UN: Drug Abuse Kills Tens of Thousands of People

Drug abuse worldwide is stagnant but still kills about 200,000 people a year, the U.N.’s drug-fighting agency said in a report released Tuesday.

Based on 2010 figures, the United Nations Office for Drugs and Crime also said global treatment for drug abusers would cost to $250 billion a year if everyone needing help received the proper care.

But the report noted that far less than that is being spent, meaning fewer than 1 in 5 people needing help actually get it. Also, it said, loss of productivity and crimes committed by those needing to finance their habit result in additional huge costs for many countries.

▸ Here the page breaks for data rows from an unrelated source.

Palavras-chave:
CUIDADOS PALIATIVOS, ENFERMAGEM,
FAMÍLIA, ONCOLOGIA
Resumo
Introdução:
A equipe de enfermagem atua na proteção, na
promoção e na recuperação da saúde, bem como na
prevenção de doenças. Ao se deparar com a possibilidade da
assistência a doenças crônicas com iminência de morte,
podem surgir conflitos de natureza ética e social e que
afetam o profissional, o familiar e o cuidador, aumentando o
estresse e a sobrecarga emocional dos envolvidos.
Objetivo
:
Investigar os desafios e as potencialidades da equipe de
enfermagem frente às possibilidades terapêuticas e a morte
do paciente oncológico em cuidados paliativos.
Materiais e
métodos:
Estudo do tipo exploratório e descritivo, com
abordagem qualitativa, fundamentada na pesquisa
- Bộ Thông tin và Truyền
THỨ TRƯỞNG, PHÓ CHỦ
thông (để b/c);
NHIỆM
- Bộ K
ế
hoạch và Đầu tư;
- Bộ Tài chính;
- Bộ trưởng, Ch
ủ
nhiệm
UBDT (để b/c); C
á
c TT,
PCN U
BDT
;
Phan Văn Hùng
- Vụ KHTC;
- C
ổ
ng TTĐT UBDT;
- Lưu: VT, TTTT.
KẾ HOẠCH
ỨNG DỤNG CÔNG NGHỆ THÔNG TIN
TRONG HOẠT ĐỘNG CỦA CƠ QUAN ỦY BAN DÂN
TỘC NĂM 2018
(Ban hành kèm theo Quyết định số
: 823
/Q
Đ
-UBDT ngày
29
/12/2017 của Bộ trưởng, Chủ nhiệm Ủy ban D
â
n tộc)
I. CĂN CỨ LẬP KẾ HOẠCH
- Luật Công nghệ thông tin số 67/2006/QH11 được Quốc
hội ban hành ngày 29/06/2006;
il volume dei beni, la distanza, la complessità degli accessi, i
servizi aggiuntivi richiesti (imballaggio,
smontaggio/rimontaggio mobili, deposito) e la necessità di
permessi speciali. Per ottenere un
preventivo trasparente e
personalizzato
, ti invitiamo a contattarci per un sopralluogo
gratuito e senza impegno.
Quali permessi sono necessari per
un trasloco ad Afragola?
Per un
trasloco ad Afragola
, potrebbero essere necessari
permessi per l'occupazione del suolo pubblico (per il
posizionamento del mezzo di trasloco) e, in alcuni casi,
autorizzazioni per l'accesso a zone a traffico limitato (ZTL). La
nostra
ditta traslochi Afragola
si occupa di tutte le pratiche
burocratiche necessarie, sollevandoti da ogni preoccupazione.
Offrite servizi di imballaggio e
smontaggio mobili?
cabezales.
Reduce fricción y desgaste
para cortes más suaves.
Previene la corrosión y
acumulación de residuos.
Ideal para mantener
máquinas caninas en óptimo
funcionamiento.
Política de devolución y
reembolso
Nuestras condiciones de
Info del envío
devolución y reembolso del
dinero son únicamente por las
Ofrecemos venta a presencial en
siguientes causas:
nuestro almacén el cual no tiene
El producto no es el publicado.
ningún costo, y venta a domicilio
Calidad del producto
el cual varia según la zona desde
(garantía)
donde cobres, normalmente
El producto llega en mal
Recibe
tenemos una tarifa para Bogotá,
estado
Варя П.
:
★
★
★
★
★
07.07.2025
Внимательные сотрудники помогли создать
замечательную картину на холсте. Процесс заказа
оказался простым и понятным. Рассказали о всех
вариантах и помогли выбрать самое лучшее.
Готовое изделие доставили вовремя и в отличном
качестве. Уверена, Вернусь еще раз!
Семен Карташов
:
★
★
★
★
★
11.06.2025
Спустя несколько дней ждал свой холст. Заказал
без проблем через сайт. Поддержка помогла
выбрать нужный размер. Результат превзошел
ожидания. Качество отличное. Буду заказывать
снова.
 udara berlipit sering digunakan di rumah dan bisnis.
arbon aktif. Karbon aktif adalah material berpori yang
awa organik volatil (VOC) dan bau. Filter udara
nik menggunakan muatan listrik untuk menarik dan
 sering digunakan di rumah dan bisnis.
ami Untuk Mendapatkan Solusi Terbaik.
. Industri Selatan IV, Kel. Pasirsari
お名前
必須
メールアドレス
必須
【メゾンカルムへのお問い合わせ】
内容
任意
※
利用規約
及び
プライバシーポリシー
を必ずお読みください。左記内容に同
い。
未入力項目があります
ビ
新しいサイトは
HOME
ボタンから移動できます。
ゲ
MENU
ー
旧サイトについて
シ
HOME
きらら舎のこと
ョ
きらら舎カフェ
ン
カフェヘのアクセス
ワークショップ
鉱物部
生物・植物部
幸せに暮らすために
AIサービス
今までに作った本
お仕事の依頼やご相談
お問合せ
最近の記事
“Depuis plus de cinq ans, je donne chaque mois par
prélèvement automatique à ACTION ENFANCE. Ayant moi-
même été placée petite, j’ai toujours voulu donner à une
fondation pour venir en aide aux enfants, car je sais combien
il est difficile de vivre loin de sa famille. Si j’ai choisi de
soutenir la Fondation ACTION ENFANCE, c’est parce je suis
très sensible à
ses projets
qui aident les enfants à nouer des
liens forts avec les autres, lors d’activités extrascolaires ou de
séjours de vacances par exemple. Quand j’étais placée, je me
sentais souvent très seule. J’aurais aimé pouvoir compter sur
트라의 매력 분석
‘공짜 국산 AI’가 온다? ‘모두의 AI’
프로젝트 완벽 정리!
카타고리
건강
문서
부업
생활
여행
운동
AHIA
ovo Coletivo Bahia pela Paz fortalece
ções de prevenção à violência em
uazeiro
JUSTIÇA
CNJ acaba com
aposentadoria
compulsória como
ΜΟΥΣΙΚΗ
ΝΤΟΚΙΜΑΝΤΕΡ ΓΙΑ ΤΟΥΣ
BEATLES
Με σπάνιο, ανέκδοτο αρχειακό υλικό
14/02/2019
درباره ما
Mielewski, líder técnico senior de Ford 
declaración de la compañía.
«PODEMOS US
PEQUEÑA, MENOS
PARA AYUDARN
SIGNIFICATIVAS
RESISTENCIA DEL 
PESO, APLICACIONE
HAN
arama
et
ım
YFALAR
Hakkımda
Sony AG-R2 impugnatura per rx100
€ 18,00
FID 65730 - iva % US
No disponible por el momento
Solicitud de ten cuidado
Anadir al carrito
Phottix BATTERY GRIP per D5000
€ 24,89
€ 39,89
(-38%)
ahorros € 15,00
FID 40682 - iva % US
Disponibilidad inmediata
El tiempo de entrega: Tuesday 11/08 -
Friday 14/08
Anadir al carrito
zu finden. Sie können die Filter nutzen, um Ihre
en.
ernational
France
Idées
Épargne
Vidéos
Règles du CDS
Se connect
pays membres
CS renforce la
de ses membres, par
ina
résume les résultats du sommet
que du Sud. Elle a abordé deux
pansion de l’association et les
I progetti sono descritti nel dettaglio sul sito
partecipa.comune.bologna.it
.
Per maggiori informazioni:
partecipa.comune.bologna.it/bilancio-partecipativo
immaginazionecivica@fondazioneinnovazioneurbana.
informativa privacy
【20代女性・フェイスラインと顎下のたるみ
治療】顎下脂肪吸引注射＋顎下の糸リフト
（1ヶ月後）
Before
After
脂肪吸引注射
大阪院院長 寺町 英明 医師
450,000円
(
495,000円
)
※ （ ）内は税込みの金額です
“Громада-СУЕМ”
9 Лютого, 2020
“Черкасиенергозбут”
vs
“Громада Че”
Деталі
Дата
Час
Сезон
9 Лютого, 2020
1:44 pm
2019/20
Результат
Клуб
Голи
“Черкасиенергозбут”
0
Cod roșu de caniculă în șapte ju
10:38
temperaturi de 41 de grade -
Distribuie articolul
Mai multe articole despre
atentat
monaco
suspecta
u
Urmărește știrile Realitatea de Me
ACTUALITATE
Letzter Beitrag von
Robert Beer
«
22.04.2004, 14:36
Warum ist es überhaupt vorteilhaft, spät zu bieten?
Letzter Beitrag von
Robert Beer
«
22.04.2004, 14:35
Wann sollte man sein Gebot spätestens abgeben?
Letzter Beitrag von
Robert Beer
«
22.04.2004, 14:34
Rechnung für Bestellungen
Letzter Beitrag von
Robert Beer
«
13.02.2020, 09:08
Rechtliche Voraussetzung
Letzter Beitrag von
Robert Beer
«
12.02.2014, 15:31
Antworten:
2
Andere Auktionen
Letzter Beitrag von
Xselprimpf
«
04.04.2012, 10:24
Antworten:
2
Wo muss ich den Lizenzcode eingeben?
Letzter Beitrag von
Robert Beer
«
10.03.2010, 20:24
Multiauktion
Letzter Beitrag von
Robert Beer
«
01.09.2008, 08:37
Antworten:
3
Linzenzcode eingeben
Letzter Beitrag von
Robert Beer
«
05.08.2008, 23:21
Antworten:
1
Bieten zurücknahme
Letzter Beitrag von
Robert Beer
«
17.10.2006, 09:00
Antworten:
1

In its annual report, the U.N. body said that about 230 million people – or 5 percent of the world’s population – used illegal drugs at least once in 2010. But the agency noted significant gender gaps among them depending on where users came from, with female consumption in the United States about two-thirds that of males and as low as one tenth in India and Indonesia.

The report said the estimate of $200 billion-$250 billion – about 160 billion to 200 billion euros – needed for treatment of all requiring it is equivalent to between 0.3 and 0.4 percent of the world’s GDP. In some countries, it said, per capita productivity losses are even more costly. For example, in the United States, such losses last year equaled 0.9 percent of GDP.

Last year, the report said, global opium production was 7,000 tons, a fall of more than a fifth compared to the peak year of 2007. Still that was up from 2010, when disease destroyed almost half of the harvest in the No. 1 opium producer, Afghanistan.

While the area under coca bush cultivation has fallen globally by 33 percent over the past 12 years, that gain has “been offset by rising levels of synthetic drug production, including significant increases in the production and consumptions of psychoactive substances that are not under international control,” said the Vienna-based agency.

Overall, illicit drug use “remained stable in the five years up to and including 2010, at between 3.4 and 6.6 percent of the adult population,” the report said. Cannabis was the most widely used drug worldwide.